# TASK STATEMENT
Look through the listing and locate every line containing the word "assign"; copy those lines.

# RECORDS FOR THIS TASK

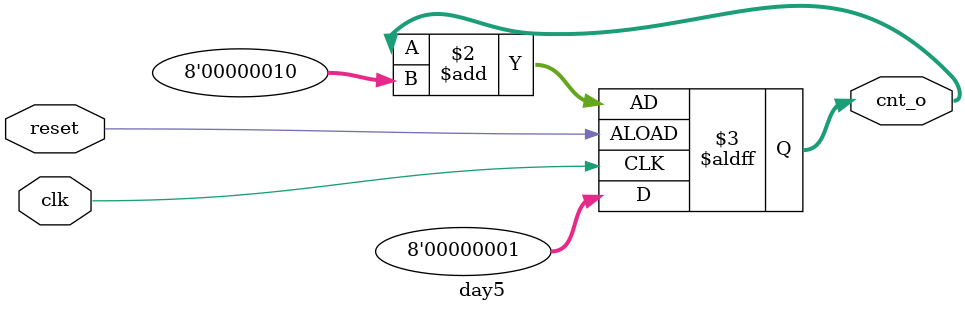
<source format=sv>

module day5 (
  input     wire        clk,
  input     wire        reset,

  output    logic[7:0]  cnt_o
);

  always_ff@(posedge clk or negedge reset) begin
    if(reset)
      cnt_o <= 8'h1;
    else
      cnt_o <= cnt_o + 8'h2;
  end
  

endmodule

</source>
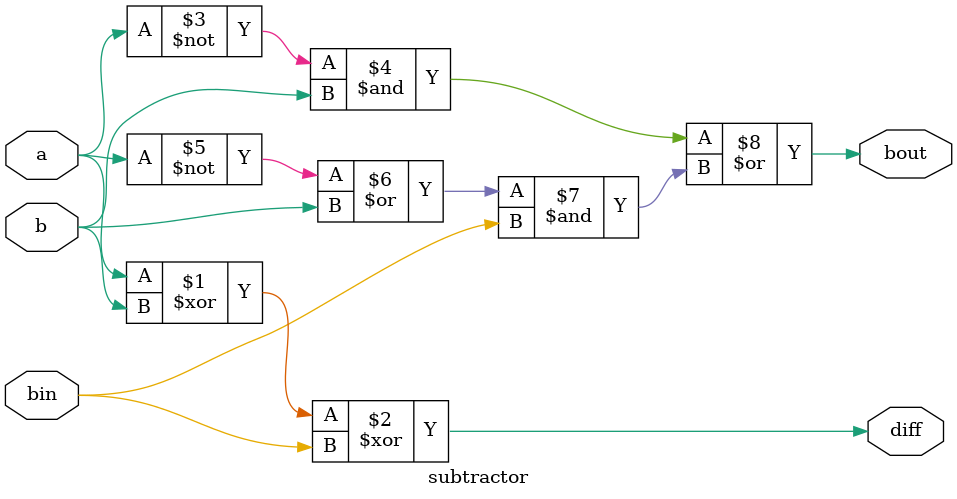
<source format=v>
module subtractor (
    input  wire a,    
    input  wire b,    
    input  wire bin,  
    output wire diff, 
    output wire bout  
);
    
    assign diff = a ^ b ^ bin;       
    assign bout = (~a & b) | ((~a | b) & bin); 
    
endmodule

</source>
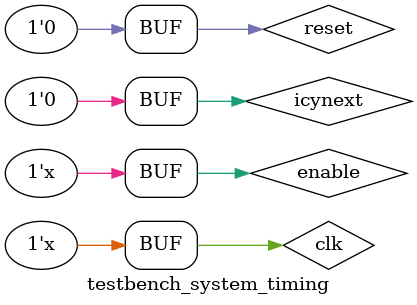
<source format=v>
`timescale 10ns / 10ps

module testbench_system_timing ();
reg clk, reset, enable, icynext;
wire t0, t1, t2, t3;
wire fetch, execute;
wire new_cycle;
wire[15:0] pc_out, ma_out; 
reg [15:0] md_out;
wire[15:0] ac_out;
wire[3:0] ir_out;
wire incr_pc;

wire I_NOP, I_JMP;

initial begin
clk=1;
enable = 0;
icynext = 1;
md_out = 0;


	//start reset

	reset = 1'b1;
	
		#4
	reset = 1'b0;
	icynext =0;
	// end reset
	

end
always #1 clk =~clk;

always #700 enable =~ enable; 
always @(pc_out)
begin
  if (pc_out == 7)
     md_out = 16'b0001_0000_0000_0000;
end
system_timing st (reset, clk, icynext, t0,t1,t2,t3, fetch, execute,new_cycle);
datapath dp (clk, reset, fetch, execute, t0, t1, t2, t3, incr_pc, pc_out, ir_out, ma_out, md_out, ac_out, I_NOP, I_JMP);
control_unit cu( fetch, execute, incr_pc);
    
endmodule

</source>
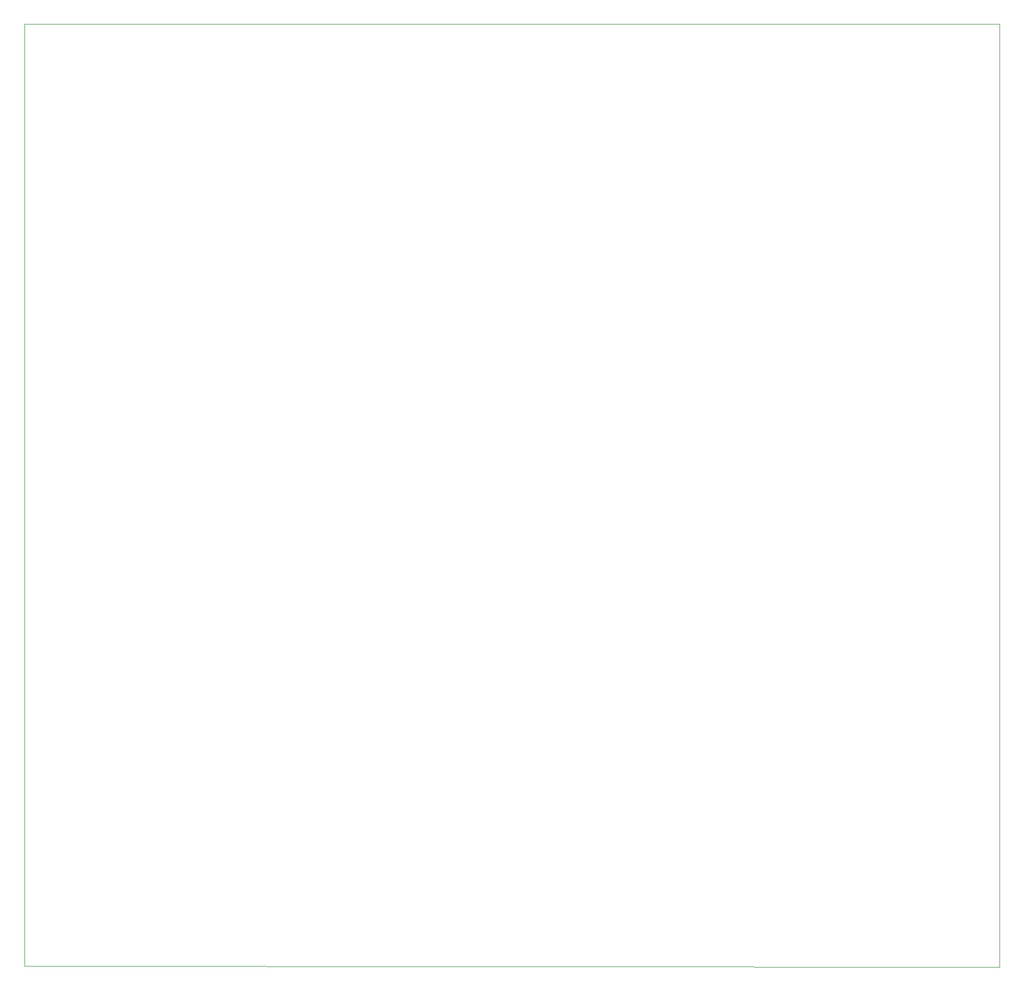
<source format=gbr>
%TF.GenerationSoftware,KiCad,Pcbnew,(5.1.6)-1*%
%TF.CreationDate,2021-02-23T05:00:00+06:00*%
%TF.ProjectId,Cabinate,43616269-6e61-4746-952e-6b696361645f,rev?*%
%TF.SameCoordinates,Original*%
%TF.FileFunction,Profile,NP*%
%FSLAX46Y46*%
G04 Gerber Fmt 4.6, Leading zero omitted, Abs format (unit mm)*
G04 Created by KiCad (PCBNEW (5.1.6)-1) date 2021-02-23 05:00:00*
%MOMM*%
%LPD*%
G01*
G04 APERTURE LIST*
%TA.AperFunction,Profile*%
%ADD10C,0.050000*%
%TD*%
G04 APERTURE END LIST*
D10*
X47200000Y-165600000D02*
X205600000Y-165800000D01*
X47200000Y-12400000D02*
X47200000Y-165600000D01*
X205600000Y-12400000D02*
X47200000Y-12400000D01*
X205600000Y-165800000D02*
X205600000Y-12400000D01*
M02*

</source>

# RESULT OF THIS TASK
    assign diff = a ^ b ^ bin;       
    assign bout = (~a & b) | ((~a | b) & bin); 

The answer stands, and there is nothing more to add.